## [Input material]

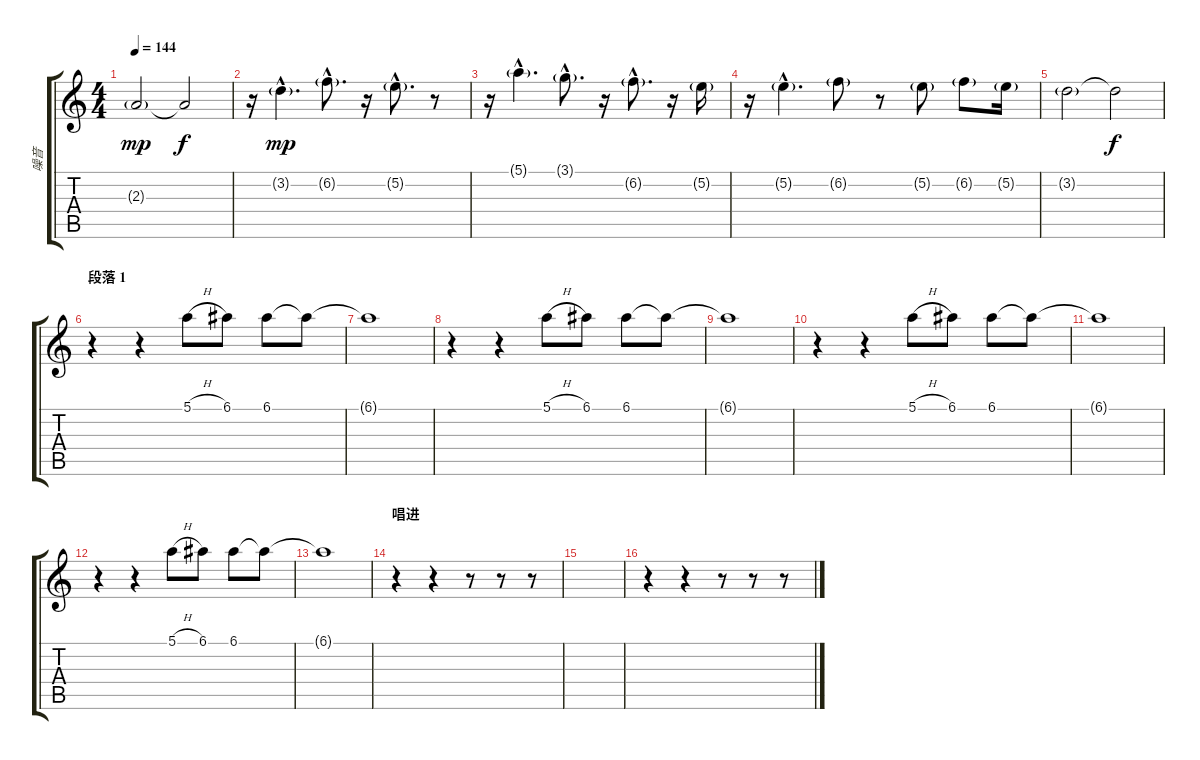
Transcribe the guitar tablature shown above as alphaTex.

\track ("噪音" "噪音") {instrument electricguitarmuted}
\staff {score tabs}
\tuning (E4 B3 G3 D3 A2 E2) {hide}
\ts (4 4)
\tempo 144
\clef g2
\ks c
2.3{g}.2{dy mp} 2.3{t}.2{dy f} |
r.16 3.2{g hac}.4{d dy mp} 6.2{g hac}.8{d} r.16 5.2{g hac}.8{d} r.8 |
r.16 5.1{g hac}.4{d} 3.1{g hac}.8{d} r.16 6.2{g hac}.8{d} r.16 5.2{g}.16 |
r.16 5.2{g hac}.4{d} 6.2{g}.8 r.8 5.2{g}.8 6.2{g}.8 5.2{g}.16 |
3.2{g}.2 3.2{t}.2{dy f} |
\section ("" "段落 1")
r.4 r.4 5.1{h}.8 6.1.8 6.1.8 6.1{t}.8 |
6.1{t}.1 |
r.4 r.4 5.1{h}.8 6.1.8 6.1.8 6.1{t}.8 |
6.1{t}.1 |
r.4 r.4 5.1{h}.8 6.1.8 6.1.8 6.1{t}.8 |
6.1{t}.1 |
r.4 r.4 5.1{h}.8 6.1.8 6.1.8 6.1{t}.8 |
6.1{t}.1 |
\section ("" "唱进")
r.4 r.4 r.8 r.8 r.8 |
|
r.4 r.4 r.8 r.8 r.8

## [Goal]
Copy the lines above, substituting "guitar tab" for "guitar tablature" and leaving everything else unchanged. Omit the picture.

## [Correct response]
Transcribe the guitar tab shown above as alphaTex.

\track ("噪音" "噪音") {instrument electricguitarmuted}
\staff {score tabs}
\tuning (E4 B3 G3 D3 A2 E2) {hide}
\ts (4 4)
\tempo 144
\clef g2
\ks c
2.3{g}.2{dy mp} 2.3{t}.2{dy f} |
r.16 3.2{g hac}.4{d dy mp} 6.2{g hac}.8{d} r.16 5.2{g hac}.8{d} r.8 |
r.16 5.1{g hac}.4{d} 3.1{g hac}.8{d} r.16 6.2{g hac}.8{d} r.16 5.2{g}.16 |
r.16 5.2{g hac}.4{d} 6.2{g}.8 r.8 5.2{g}.8 6.2{g}.8 5.2{g}.16 |
3.2{g}.2 3.2{t}.2{dy f} |
\section ("" "段落 1")
r.4 r.4 5.1{h}.8 6.1.8 6.1.8 6.1{t}.8 |
6.1{t}.1 |
r.4 r.4 5.1{h}.8 6.1.8 6.1.8 6.1{t}.8 |
6.1{t}.1 |
r.4 r.4 5.1{h}.8 6.1.8 6.1.8 6.1{t}.8 |
6.1{t}.1 |
r.4 r.4 5.1{h}.8 6.1.8 6.1.8 6.1{t}.8 |
6.1{t}.1 |
\section ("" "唱进")
r.4 r.4 r.8 r.8 r.8 |
|
r.4 r.4 r.8 r.8 r.8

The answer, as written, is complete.